EXTRACT TO READ
Cassandra

Apache Cassandra is an open source, distributed, decentralized, elastically scalable, highly available, fault-tolerant, tuneably consistent, row-oriented database. Cassandra bases its distribution design on Amazon’s Dynamo and its data model on Google’s Bigtable, with a query language similar to SQL. Created at Facebook, it now powers cloud-scale applications across many industries.

Cassandra first started as an Incubator project at Apache in January of 2009. Shortly thereafter, the committers, led by Apache Cassandra Project Chair Jonathan Ellis, released version 0.3 of Cassandra, and steadily made releases up to the milestone 3.0 release. Since 2017, the project has been led by Apache Cassandra Project Chair Nate McCall, producing releases 3.1 through the latest 4.0 release. Cassandra is being used in production by some of the biggest companies on the web, including Facebook, Twitter, and Netflix.

Its popularity is due in large part to the outstanding technical features it provides. It is durable, seamlessly scalable, and tuneably consistent. It performs blazingly fast writes, can store hundreds of terabytes of data, and is decentralized and symmetrical so there’s no single point of failure. It is highly available and offers a data model based on the Cassandra Query Language (CQL).

For example, at Netflix, Cassandra runs 30 million ops/second on its most active single cluster and 98% of streaming data is stored on Cassandra. Apple runs 160,000+ Cassandra instances with thousands of clusters.

DATA BLOCK
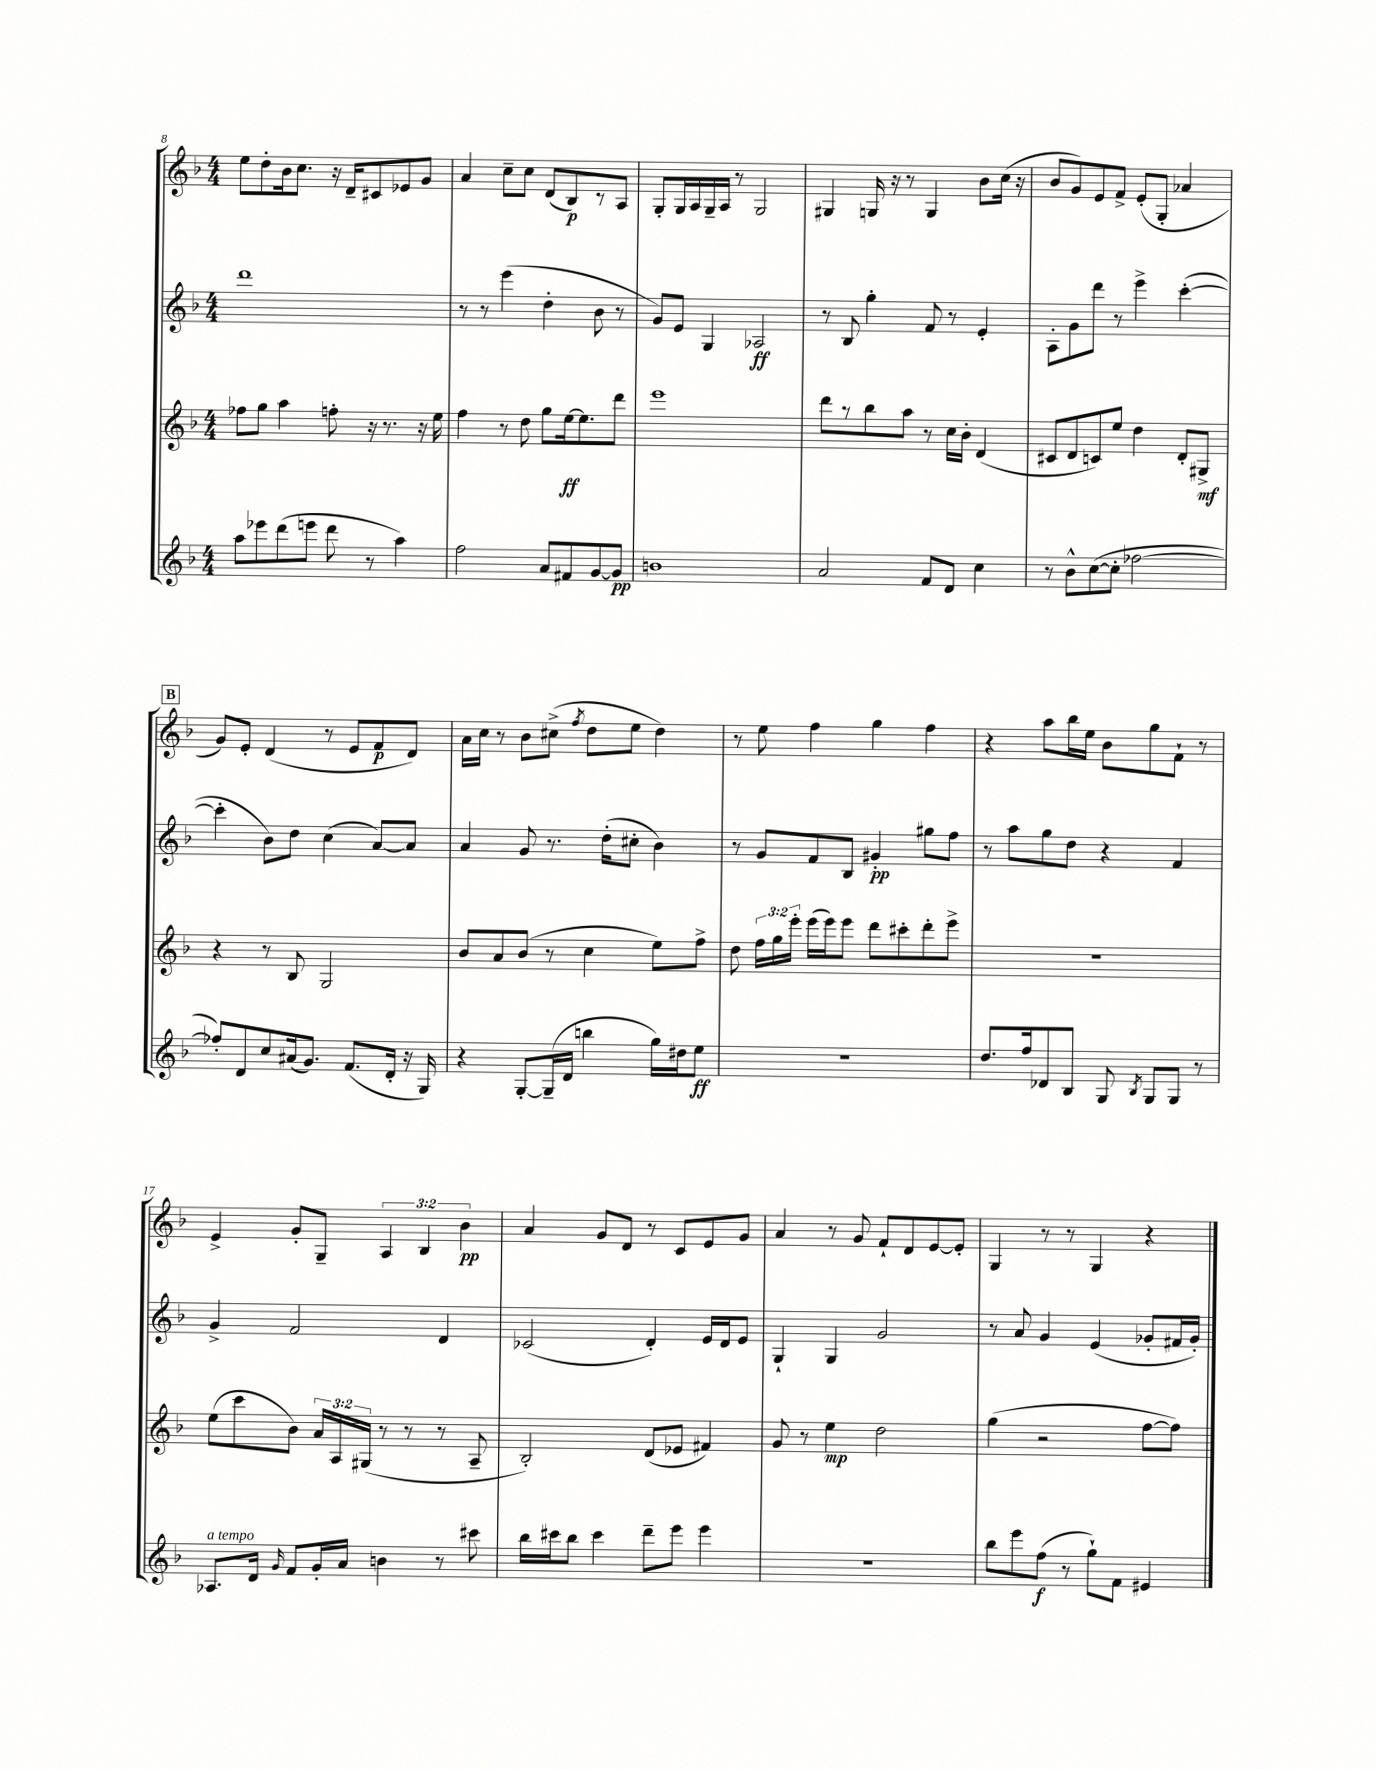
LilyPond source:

STATED PROBLEM
Copy the stretch of the Cassandra passage from "Cassandra first started" through "Twitter, and Netflix.", substituting "contributors" for "committers".

FINISHED ANSWER
Cassandra first started as an Incubator project at Apache in January of 2009. Shortly thereafter, the contributors, led by Apache Cassandra Project Chair Jonathan Ellis, released version 0.3 of Cassandra, and steadily made releases up to the milestone 3.0 release. Since 2017, the project has been led by Apache Cassandra Project Chair Nate McCall, producing releases 3.1 through the latest 4.0 release. Cassandra is being used in production by some of the biggest companies on the web, including Facebook, Twitter, and Netflix.